Provable Interactive Learning with Hindsight Instruction Feedback
Dipendra Misra, Aldo Pacchiano, Robert E. Schapire
TL;DR
This work formalizes interactive learning from hindsight instruction (LHI), where a teacher labels an agent's response with a suitable instruction instead of providing explicit expert actions or rewards. The authors prove a general lower bound showing regret can scale with the size of the response space, motivating structural assumptions. They then introduce LORIL, a low-rank aware algorithm that achieves a sublinear regret of order $\\tilde{O}(\\sqrt{T})$ with dependence on the intrinsic rank $d$ rather than the size of the action space, and provide finite-sample regret guarantees under realizability and bounded-feature assumptions. Empirical results on synthetic and image-instruction tasks show LORIL outperforms baselines and remains effective even when the low-rank condition is violated, highlighting the potential of hindsight-label feedback for efficient instruction following.
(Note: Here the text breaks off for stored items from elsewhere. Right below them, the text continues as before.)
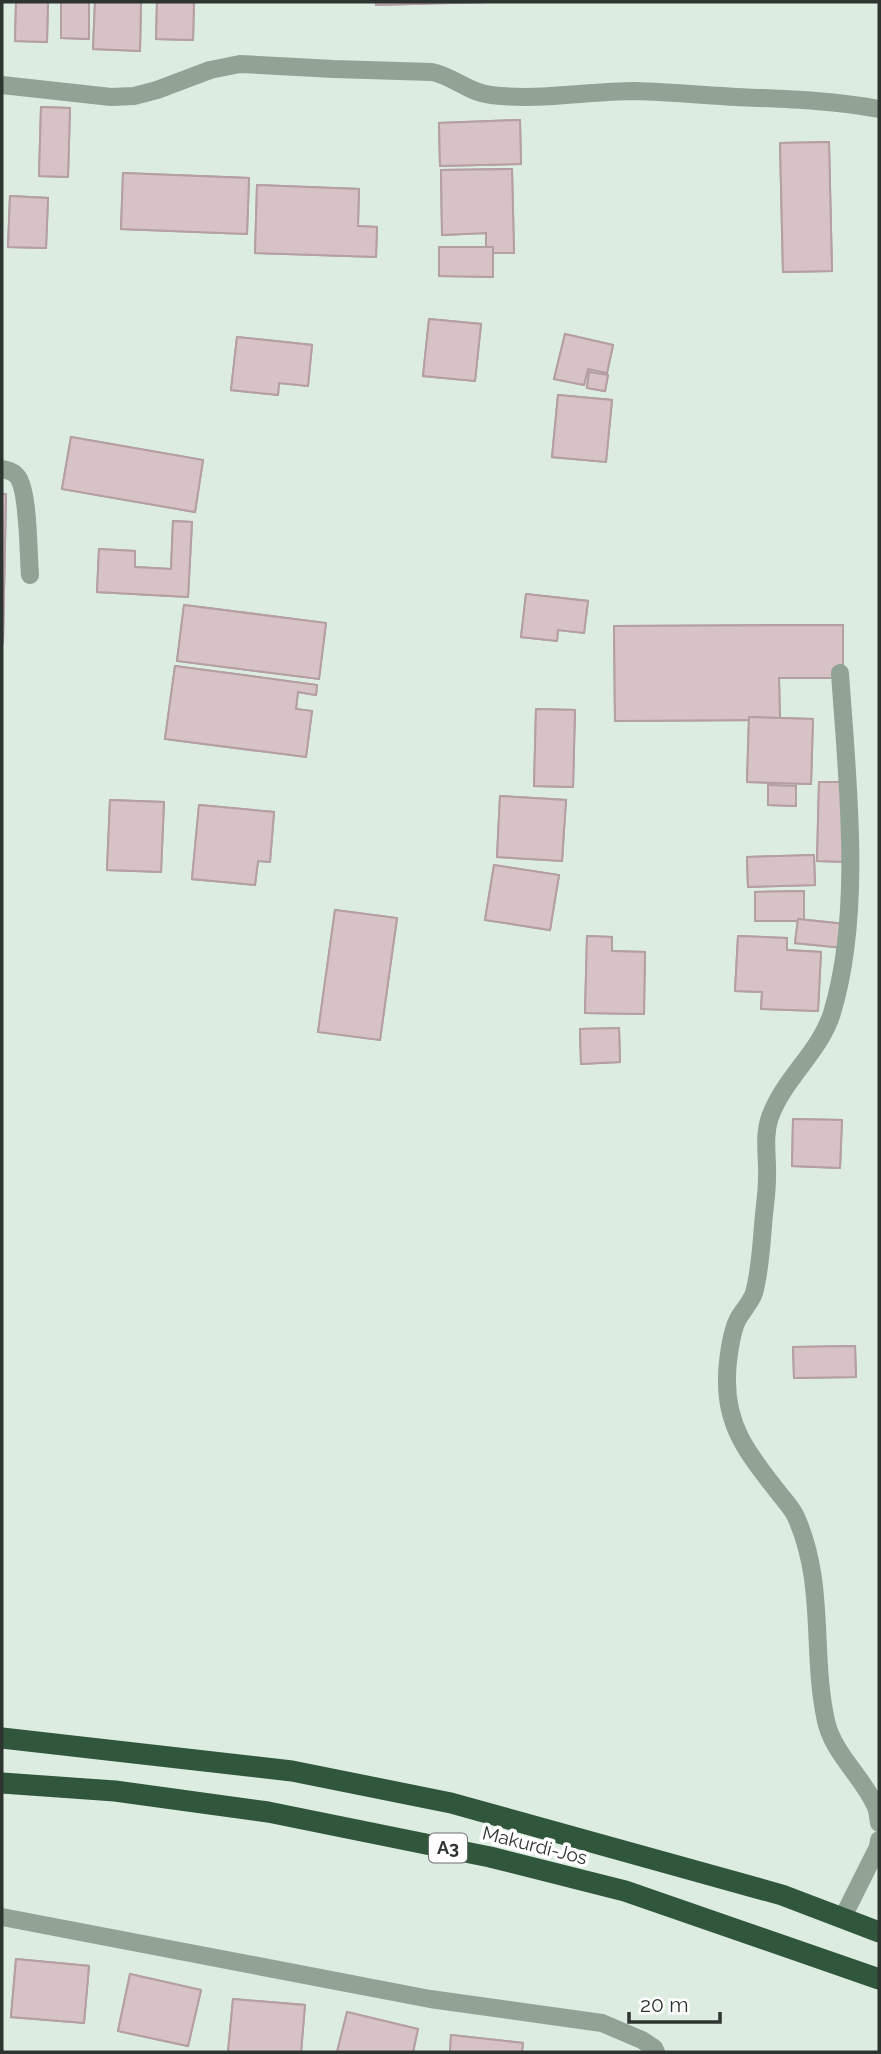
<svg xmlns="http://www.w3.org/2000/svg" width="881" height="2054" font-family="Raleway,sans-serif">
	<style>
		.building { fill: #d7c2c5; stroke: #b49fa2; stroke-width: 2 }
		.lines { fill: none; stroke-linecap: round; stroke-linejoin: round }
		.lane { stroke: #91a395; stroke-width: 18 }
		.street { stroke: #91a395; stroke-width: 18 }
		.highway { stroke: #30563c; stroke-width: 21 }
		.labels { text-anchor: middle; stroke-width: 7; stroke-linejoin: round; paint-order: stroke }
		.shield { fill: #fff; stroke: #6d716d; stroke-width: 2 }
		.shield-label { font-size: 18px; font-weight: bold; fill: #2e342f }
		.street-label { font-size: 19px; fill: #2e342f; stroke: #fff }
	</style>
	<rect width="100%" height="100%" fill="#dcece0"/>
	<!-- building -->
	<g class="building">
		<path d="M16,2H48L47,42L15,41Z"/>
		<path d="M16,2H48L47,42L15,41Z"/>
		<path d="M61,2H89V39L61,38Z"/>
		<path d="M61,2H89V39L61,38Z"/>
		<path d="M95,2H141L140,51L93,49Z"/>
		<path d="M95,2H141L140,51L93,49Z"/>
		<path d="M157,2H194L193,40L156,39Z"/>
		<path d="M157,2H194L193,40L156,39Z"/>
		<path d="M376,2H486L376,5Z"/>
		<path d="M376,2H486L376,5Z"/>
		<path d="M41,107L70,108L68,177L39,176Z"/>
		<path d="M41,107L70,108L68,177L39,176Z"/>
		<path d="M520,120L521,164L440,166L439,123Z"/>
		<path d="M520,120L521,164L440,166L439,123Z"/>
		<path d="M829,142L832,271L783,272L780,143Z"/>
		<path d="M829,142L832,271L783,272L780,143Z"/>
		<path d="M512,169L514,253H486V233L442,235L441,170Z"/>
		<path d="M512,169L514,253H486V233L442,235L441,170Z"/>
		<path d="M123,173L249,178L247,234L121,229Z"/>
		<path d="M123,173L249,178L247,234L121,229Z"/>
		<path d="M257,185L359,189L358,226L377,227L376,257L255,253Z"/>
		<path d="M257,185L359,189L358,226L377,227L376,257L255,253Z"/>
		<path d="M10,196L48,198L46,248L8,247Z"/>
		<path d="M10,196L48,198L46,248L8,247Z"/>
		<path d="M439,247H493V277L439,276Z"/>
		<path d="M439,247H493V277L439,276Z"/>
		<path d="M429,319L481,324L475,381L423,376Z"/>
		<path d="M429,319L481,324L475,381L423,376Z"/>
		<path d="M565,334L613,345L607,373L588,369L584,385L554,379Z"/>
		<path d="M565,334L613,345L607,373L588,369L584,385L554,379Z"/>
		<path d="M237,337L312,345L308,386L279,383L278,395L231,390Z"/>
		<path d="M237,337L312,345L308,386L279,383L278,395L231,390Z"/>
		<path d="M589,372L608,375L605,391L587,388Z"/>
		<path d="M589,372L608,375L605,391L587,388Z"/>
		<path d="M558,395L612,400L606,462L552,457Z"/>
		<path d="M558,395L612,400L606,462L552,457Z"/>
		<path d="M71,437L203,460L195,512L62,489Z"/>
		<path d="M71,437L203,460L195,512L62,489Z"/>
		<path d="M2,494H6L3,643H2Z"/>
		<path d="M2,494H6L3,643H2Z"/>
		<path d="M173,521L192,522L188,597L97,592L99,549L135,551V567L171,569Z"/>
		<path d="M173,521L192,522L188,597L97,592L99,549L135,551V567L171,569Z"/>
		<path d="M526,594L588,601L584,633L558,630L557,641L521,637Z"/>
		<path d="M526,594L588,601L584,633L558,630L557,641L521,637Z"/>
		<path d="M184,605L326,623L319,679L177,661Z"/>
		<path d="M184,605L326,623L319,679L177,661Z"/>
		<path d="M843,625V678H779L780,720L615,721L614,626Z"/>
		<path d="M843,625V678H779L780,720L615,721L614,626Z"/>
		<path d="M175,666L317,685L316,695L298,692L296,709L312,711L306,757L165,739Z"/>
		<path d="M175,666L317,685L316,695L298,692L296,709L312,711L306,757L165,739Z"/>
		<path d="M536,709L575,710L573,787L534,786Z"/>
		<path d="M536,709L575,710L573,787L534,786Z"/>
		<path d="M749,717L813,719L811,784L747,782Z"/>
		<path d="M749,717L813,719L811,784L747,782Z"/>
		<path d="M819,782H850L848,862L817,861Z"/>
		<path d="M819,782H850L848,862L817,861Z"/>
		<path d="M768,785L796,786V806L768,805Z"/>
		<path d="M768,785L796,786V806L768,805Z"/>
		<path d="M500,796L566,800L562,861L497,857Z"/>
		<path d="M500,796L566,800L562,861L497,857Z"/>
		<path d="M110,800L164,802L161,872L107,870Z"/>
		<path d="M110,800L164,802L161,872L107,870Z"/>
		<path d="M199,805L274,812L270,862L258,861L255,885L192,879Z"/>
		<path d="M199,805L274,812L270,862L258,861L255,885L192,879Z"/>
		<path d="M814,855L815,885L748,887L747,857Z"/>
		<path d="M814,855L815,885L748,887L747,857Z"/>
		<path d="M494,865L559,875L550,930L485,920Z"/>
		<path d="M494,865L559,875L550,930L485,920Z"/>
		<path d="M804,891V921H755V892Z"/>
		<path d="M804,891V921H755V892Z"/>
		<path d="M335,910L397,918L380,1040L318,1032Z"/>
		<path d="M335,910L397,918L380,1040L318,1032Z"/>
		<path d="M798,919L845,924L843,948L795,943Z"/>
		<path d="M798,919L845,924L843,948L795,943Z"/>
		<path d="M587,936L612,937V951L645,952L644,1014L585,1013Z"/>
		<path d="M587,936L612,937V951L645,952L644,1014L585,1013Z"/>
		<path d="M738,936L787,938V950L821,952L818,1011L761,1009L762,992L735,991Z"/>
		<path d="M738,936L787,938V950L821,952L818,1011L761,1009L762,992L735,991Z"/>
		<path d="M619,1028L620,1062L581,1064L580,1029Z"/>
		<path d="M619,1028L620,1062L581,1064L580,1029Z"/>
		<path d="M793,1119L842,1120L840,1168L792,1166Z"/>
		<path d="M793,1119L842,1120L840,1168L792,1166Z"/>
		<path d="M855,1346L856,1377L794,1378L793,1347Z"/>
		<path d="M855,1346L856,1377L794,1378L793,1347Z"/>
		<path d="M16,1959L89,1966L84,2023L11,2017Z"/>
		<path d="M16,1959L89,1966L84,2023L11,2017Z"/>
		<path d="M130,1974L201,1990L188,2046L118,2031Z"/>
		<path d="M130,1974L201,1990L188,2046L118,2031Z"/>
		<path d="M233,1999L305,2005L301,2052H228Z"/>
		<path d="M233,1999L305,2005L301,2052H228Z"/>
		<path d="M347,2012L418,2029L413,2052H337Z"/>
		<path d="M347,2012L418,2029L413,2052H337Z"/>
		<path d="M451,2035L523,2043L522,2052H450Z"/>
		<path d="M451,2035L523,2043L522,2052H450Z"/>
	</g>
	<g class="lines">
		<!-- lane -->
		<path class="lane" d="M2,1917L430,1999L602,2023L642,2040L654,2048L656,2052"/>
		<!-- street -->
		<g class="street">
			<path d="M2,85L111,97L134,96L157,90L210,70L240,64L334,69L432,72C453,76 469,93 491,95C539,101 587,91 635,91C668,92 702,95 736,97C784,99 832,100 879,109"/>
			<path d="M2,469C7,470 13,471 17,476C29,490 28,553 30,575"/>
			<path d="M840,673C847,778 863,911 832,1013C820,1052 784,1078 770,1117C763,1137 768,1157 767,1178C767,1194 764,1210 763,1226C761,1248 760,1271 754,1293C751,1302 743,1310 738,1319C731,1332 727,1363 727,1379C726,1428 750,1456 778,1492C784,1500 792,1508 796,1517C826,1584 811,1653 826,1721C833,1753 862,1776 875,1805C878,1811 878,1817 879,1823"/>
			<path d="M842,1919L878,1847L879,1840"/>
		</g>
		<!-- highway -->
		<g class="highway">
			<path d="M2,1738L292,1771L451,1803L782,1895L879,1932"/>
			<path d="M2,1783L115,1791L268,1812L490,1857L625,1891L879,1979"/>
		</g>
	</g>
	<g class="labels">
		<!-- shield labels -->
		<rect class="shield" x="429" y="1833.5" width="38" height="29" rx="5"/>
		<g class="shield-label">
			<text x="448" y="1854">A3</text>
		</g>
		<!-- street labels -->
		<g class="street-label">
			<text transform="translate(535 1845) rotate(14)" y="7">Makurdi-Jos</text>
		</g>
	</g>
	<!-- border -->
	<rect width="881" height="2054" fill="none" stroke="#2e342f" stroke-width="7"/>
	<!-- scale -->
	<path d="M629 2012v10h91v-10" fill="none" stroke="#2e342f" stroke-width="3.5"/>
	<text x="640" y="2012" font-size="21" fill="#2e342f" stroke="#ffffff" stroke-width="5" paint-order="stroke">20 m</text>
</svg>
The work lays a foundation for further algorithmic development in hindsight-based supervision with practical implications for robotics and language-grounded systems.
Abstract
We study interactive learning in a setting where the agent has to generate a response (e.g., an action or trajectory) given a context and an instruction. In contrast, to typical approaches that train the system using reward or expert supervision on response, we study learning with hindsight instruction where a teacher provides an instruction that is most suitable for the agent's generated response. This hindsight labeling of instruction is often easier to provide than providing expert supervision of the optimal response which may require expert knowledge or can be impractical to elicit. We initiate the theoretical analysis of interactive learning with hindsight labeling. We first provide a lower bound showing that in general, the regret of any algorithm must scale with the size of the agent's response space. We then study a specialized setting where the underlying instruction-response distribution can be decomposed as a low-rank matrix. We introduce an algorithm called LORIL for this setting and show that its regret scales as $\sqrt{T}$ where $T$ is the number of rounds and depends on the intrinsic rank but does not depend on the size of the agent's response space. We provide experiments in two domains showing that LORIL outperforms baselines even when the low-rank assumption is violated.